平和な日常の授業 3
「それじゃ、授業を始めますよ。 皆、席についていますか? 立花君は?」
「いるよ、ちゃんと。 先生が残ってろっていったんだろ?」
「大丈夫みたいですね、それでは始めましょうか。
能力の続きのお話になるのですが、能力にはまだまだ解らないことがたくさんあるっていうことは皆知ってるよね?
オーラとの結びつき、オーラをどのように能力に変えているのか、能力と遺伝伝達、能力の起源、その他諸々、今の日本の技術、いえ、どんな科学や技術をもってしても解明されないのかもしれないです。
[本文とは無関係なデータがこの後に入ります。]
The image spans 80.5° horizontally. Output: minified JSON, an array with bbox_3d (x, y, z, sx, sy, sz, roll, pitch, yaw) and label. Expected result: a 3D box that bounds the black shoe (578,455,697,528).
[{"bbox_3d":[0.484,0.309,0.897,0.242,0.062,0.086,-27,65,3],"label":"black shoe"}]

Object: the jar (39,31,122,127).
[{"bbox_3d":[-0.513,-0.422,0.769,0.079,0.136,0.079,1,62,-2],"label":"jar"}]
それもそのはずです。 今や日本の技術はこれ以上成長できないほどにまで高まっているのに、解っているのは単純な事ばかりだしね。
……いろんな学者が嘆き、苦しんだそうですよ。
けどね、最近ようやく進歩があったんですよ」
「進歩?」
「というより、発見ですかね? なんと、私たちの能力には段階があるんですよ」
「……段階?」
「ええ。 オーラを高めれば能力の威力が増幅する、能力を日々使用していれば使い方が上手くなって自由自在に使いこなせるようになる。
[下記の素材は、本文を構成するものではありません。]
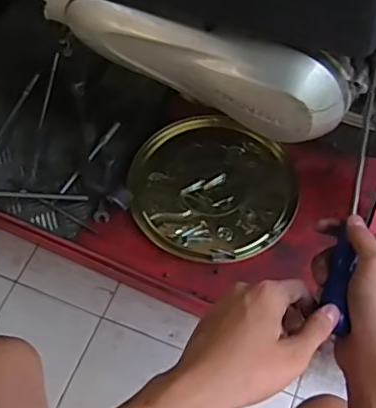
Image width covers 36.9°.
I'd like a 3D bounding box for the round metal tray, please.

けど、それには限度がありますよね? なら、限界までオーラ量と能力を高めたら何が起こるんでしょうか?
その疑問はすぐに実験へと移されました。
……そしてある人が成功させたんですよ。
能力を1段階から2段階に引き上げることにね。
当時の学者達は大喜びしましたよ、だって今までまるで進展のなかった研究に新たな発見があったんですから。 どんなことでもよかったんでしょうね、求めていたのは変化だったんですから」
「なら私たちも段階を上げることが出来るんですか?」
「もちろん可能ですよ、梶原さん。 能力を自在に扱い、オーラを高めればね」
「具体的にはどう変化したんだ? 先生」
「……当時の実験者は放出錬成〔力〕を有する者が〔地震のようなもの〕を獲得しました」
「地震!? 地震を一人で起こせるようになったんですか!?」
「能力が変わってすぐだったので小規模だったのですがね ものの1センチ範囲内にも満たないものでしたし、揺れも小さかったですよ」
「……地震のようなものっていうのは?」
「私たちには解らないことが多くあるという説明はしましたよね? 立花君。
能力者自身が自分の能力を理解しても第3者である私たちにその能力を知るすべはないんですよ」
「……第2段階の能力だからってことか?」
「それもありますが、実験者自ら逃亡してしまったのですよ。
これによって第3段階目を目指そうという計画がなくなってしまって」
「……」
「おっと、関係ない話になってしまいましたね。
まぁ、つまりは努力すれば第2の能力を獲得できるということですよ。
それでは授業はこれくらいにしておきましょう。
立花君、次は2年生の教室で会いましょうね」
「つーことはもう自分の教室に戻っていいのか!?」
「いえ、あと8時間は他の先生の授業をこの教室で受けてもらいますよ」
「はぁああ!? ちょっ、待ってくれ!先生! せめて席を変えてから……って足早と立ち去っていくなぁあ!」
「立花先輩、安心してください。 私が隣で寝ないかちゃんと見張っておきますから」
「お前の見張るは、スキあらば殺す、って意味だろうが! 唯! たすけ」
「ぷくくくくっ、おっ、おなか、イタイ(*´∀`*)」
「イヤダーー!! こんな教室はーーー!!」
ということで説明会は終わりです。
次からは恐らく本編(これも一応本編と全く関係ないという訳ではないですが)に戻るかと。
能力を知り尽くしてる清水が先生に基礎的なことを質問していたり、遊がこんなに能力に対して本気になっているのは一応説明だからです。
若干の違和感はあると思いますが、ご理解頂きますようお願い致します。